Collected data
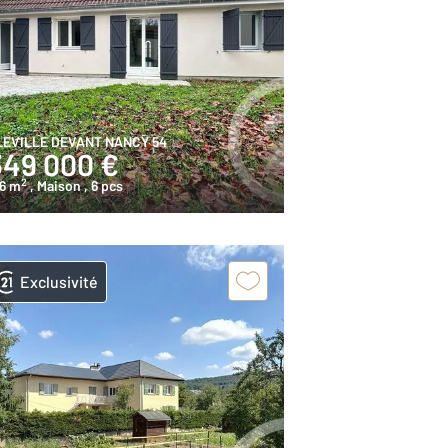
LEVILLE DEVANT NANCY 54
349 000 €
2
66 m
, Maison
, 6 pcs
Exclusivité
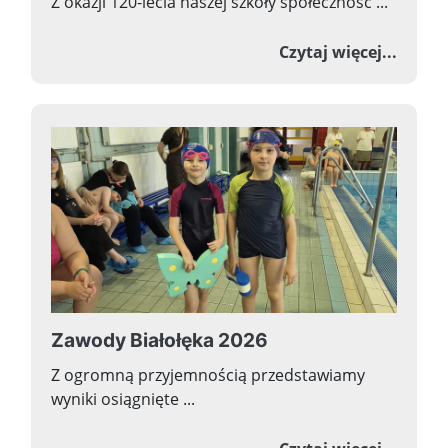
Z okazji 120-lecia naszej szkoły społeczność ...
o Now
Czytaj więcej...
Zawody Białołęka 2026
Z ogromną przyjemnością przedstawiamy
wyniki osiągnięte ...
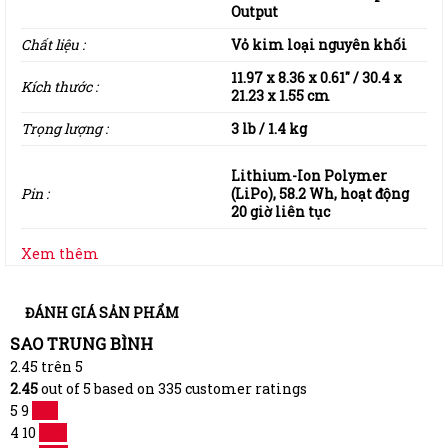
Output
Chất liệu :
Vỏ kim loại nguyên khối
11.97 x 8.36 x 0.61″ / 30.4 x
Kích thước :
21.23 x 1.55 cm
Trọng lượng :
3 lb / 1.4 kg
Lithium-Ion Polymer
Pin :
(LiPo), 58.2 Wh, hoạt động
20 giờ liên tục
Xem thêm
ĐÁNH GIÁ SẢN PHẨM
SAO TRUNG BÌNH
2.45
trên 5
2.45
out of
5
based on
335
customer ratings
5
9
11 %
4
10
12 %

**PROMPT**
Reproduce every line of text in the listing above without any changes, leaving out the pictures.

**REPLY TO THE EXERCISE**
LEVILLE DEVANT NANCY 54
349 000 €
2
66 m
, Maison
, 6 pcs
Exclusivité
Z okazji 120-lecia naszej szkoły społeczność ...
o Now
Czytaj więcej...
Zawody Białołęka 2026
Z ogromną przyjemnością przedstawiamy
wyniki osiągnięte ...
Output
Chất liệu :
Vỏ kim loại nguyên khối
11.97 x 8.36 x 0.61″ / 30.4 x
Kích thước :
21.23 x 1.55 cm
Trọng lượng :
3 lb / 1.4 kg
Lithium-Ion Polymer
Pin :
(LiPo), 58.2 Wh, hoạt động
20 giờ liên tục
Xem thêm
ĐÁNH GIÁ SẢN PHẨM
SAO TRUNG BÌNH
2.45
trên 5
2.45
out of
5
based on
335
customer ratings
5
9
11 %
4
10
12 %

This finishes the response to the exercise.